Dois desmoronamentos atrapalharam o trânsito da capital ontem. Na zona leste e no centro, o asfalto cedeu, vias tiveram de ser interditadas e o tráfego ficou lento.

JULIANA DEODORO, O Estado de S.Paulo

18 Janeiro 2013 | 02h04

O problema mais grave foi na Rua Manuel Pereira da Silva, continuação da Avenida do Estado, que liga Santo André a São Paulo, na Vila Prudente. Cerca de 120 metros de asfalto de uma das pistas desmoronaram dentro do Rio Tamanduateí. O incidente aconteceu por volta das 20h30 de anteontem e ninguém ficou ferido.

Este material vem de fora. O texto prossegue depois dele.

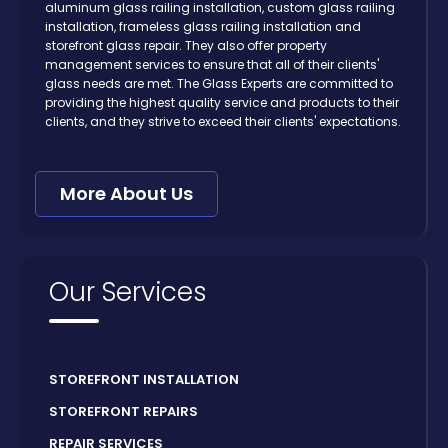
aluminum glass railing installation, custom glass railing
installation, frameless glass railing installation and
storefront glass repair. They also offer property
management services to ensure that all of their clients'
glass needs are met. The Glass Experts are committed to
providing the highest quality service and products to their
clients, and they strive to exceed their clients' expectations.
More About Us
Our Services
STOREFRONT INSTALLATION
STOREFRONT REPAIRS
REPAIR SERVICES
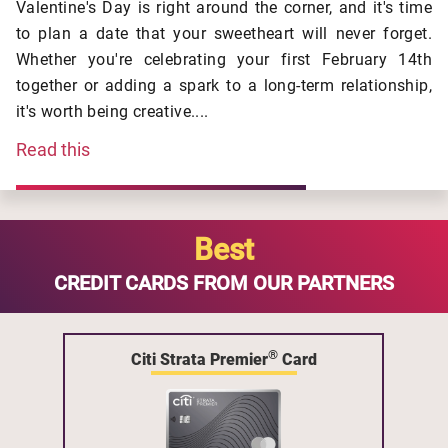
Valentine's Day is right around the corner, and it's time
to plan a date that your sweetheart will never forget.
Whether you're celebrating your first February 14th
together or adding a spark to a long-term relationship,
it's worth being creative....
Read this
Best
CREDIT CARDS FROM OUR PARTNERS
®
Citi Strata Premier
Card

Segundo a Prefeitura, o local estava interditado desde terça-feira, quando foram constatados rachaduras e solapamento da pista. O secretário de Estado de Saneamento e Recursos Hídricos, Edson Giriboni, disse que infiltração de água do córrego, que encharcou o solo, causou o desmoronamento. Outros motivos podem ter agravado a situação, como a fadiga do asfalto por causa do trânsito intenso.

Nos próximos dias, a via será monitorada pelo Departamento de Águas e Energia Elétrica (Daee) e pela Defesa Civil para evitar novos acidentes. O Instituto de Pesquisas Tecnológicas (IPT) também foi acionado para realizar estudos nos 16 quilômetros do córrego para prevenir acidentes parecidos.

O Daee afirmou que já contratou uma empresa para fazer a recuperação dos 150 metros da margem do rio que desabaram. De acordo com o órgão, as obras estavam previstas para começar ainda ontem.

O trânsito no local, porém, só deverá ser liberado em 30 dias.

Rudge. Na Avenida Rudge, na região central, uma cratera se abriu na frente da Universidade Bandeirante. De acordo com a Companhia de Saneamento Básico do Estado de São Paulo (Sabesp), o desmoronamento ocorreu porque uma galeria de águas pluviais cedeu e quebrou o coletor da rede de esgotos. A previsão era de que o reparo fosse concluído até a noite de ontem.